> [WORK TO COMPLETE]: How many lines in the records below include "wrist"? Answer with the number only.

> [INPUT FOR THIS TASK]:
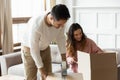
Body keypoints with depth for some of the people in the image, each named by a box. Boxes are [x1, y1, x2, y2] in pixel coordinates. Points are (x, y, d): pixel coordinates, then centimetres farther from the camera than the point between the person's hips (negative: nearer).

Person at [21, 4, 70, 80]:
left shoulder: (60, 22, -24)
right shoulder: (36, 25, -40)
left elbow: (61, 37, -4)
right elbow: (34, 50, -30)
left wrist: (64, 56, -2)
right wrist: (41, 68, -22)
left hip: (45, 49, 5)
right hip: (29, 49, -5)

...

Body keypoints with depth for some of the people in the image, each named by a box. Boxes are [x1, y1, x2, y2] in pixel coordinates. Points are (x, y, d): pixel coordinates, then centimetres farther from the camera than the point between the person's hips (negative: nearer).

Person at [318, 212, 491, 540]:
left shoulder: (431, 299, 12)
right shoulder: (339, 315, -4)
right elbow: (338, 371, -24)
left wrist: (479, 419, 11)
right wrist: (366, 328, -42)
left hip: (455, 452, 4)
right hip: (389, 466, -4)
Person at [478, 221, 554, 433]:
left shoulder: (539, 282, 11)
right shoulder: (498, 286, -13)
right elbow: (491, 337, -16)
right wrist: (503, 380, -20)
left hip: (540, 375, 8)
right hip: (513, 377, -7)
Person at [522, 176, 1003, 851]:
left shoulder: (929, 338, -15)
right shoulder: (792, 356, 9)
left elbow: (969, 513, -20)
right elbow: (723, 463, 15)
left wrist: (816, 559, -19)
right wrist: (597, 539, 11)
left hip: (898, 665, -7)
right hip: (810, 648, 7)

* * *

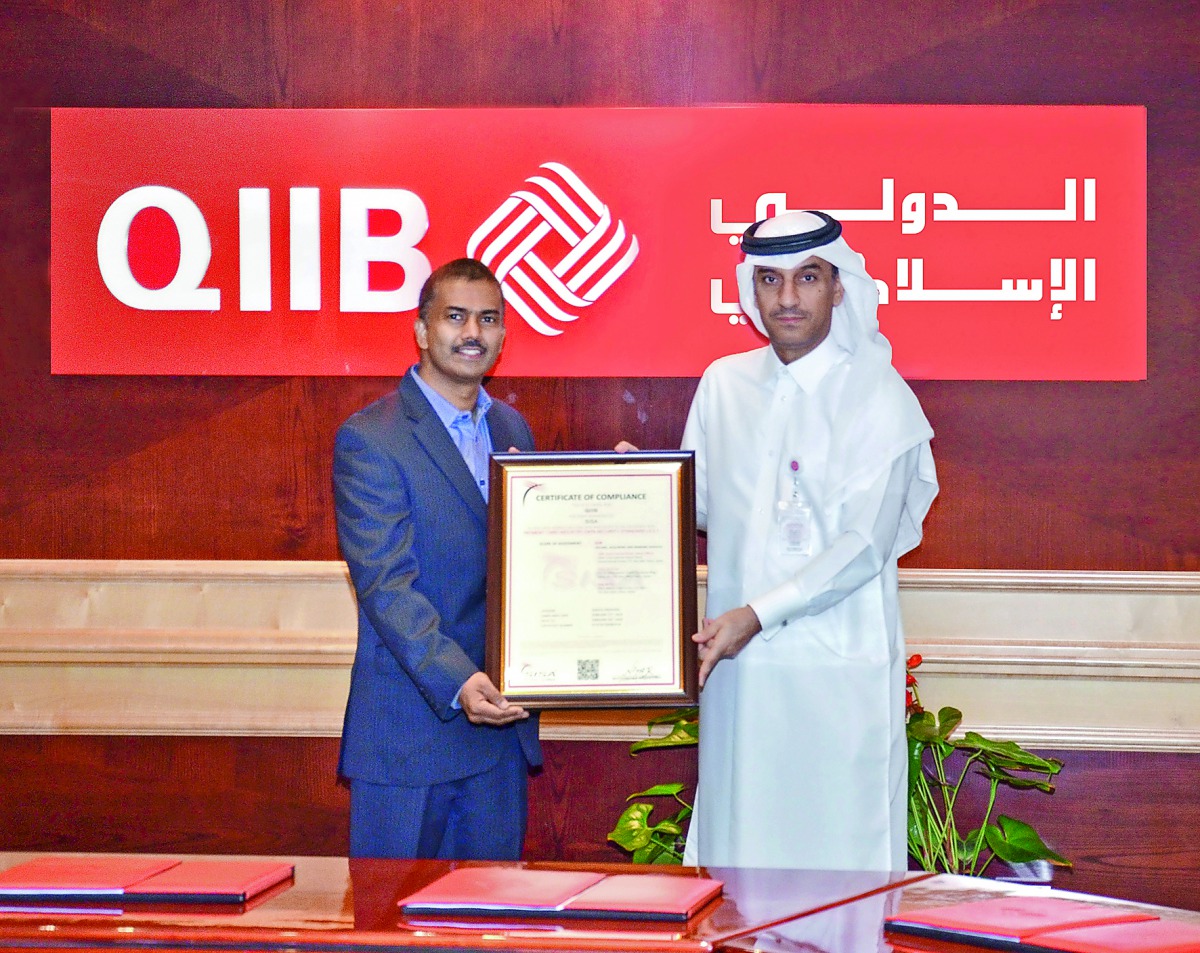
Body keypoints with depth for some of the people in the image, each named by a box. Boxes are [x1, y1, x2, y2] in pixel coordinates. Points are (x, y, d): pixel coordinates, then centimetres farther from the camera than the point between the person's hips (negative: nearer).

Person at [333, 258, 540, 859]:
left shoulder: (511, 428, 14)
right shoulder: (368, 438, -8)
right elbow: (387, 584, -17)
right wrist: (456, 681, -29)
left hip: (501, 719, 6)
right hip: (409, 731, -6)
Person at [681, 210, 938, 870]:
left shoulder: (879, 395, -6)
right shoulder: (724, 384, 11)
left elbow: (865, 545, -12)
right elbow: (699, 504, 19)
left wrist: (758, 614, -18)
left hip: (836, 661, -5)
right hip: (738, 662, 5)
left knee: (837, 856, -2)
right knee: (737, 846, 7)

> [ANSWER FOR THE TASK]: 9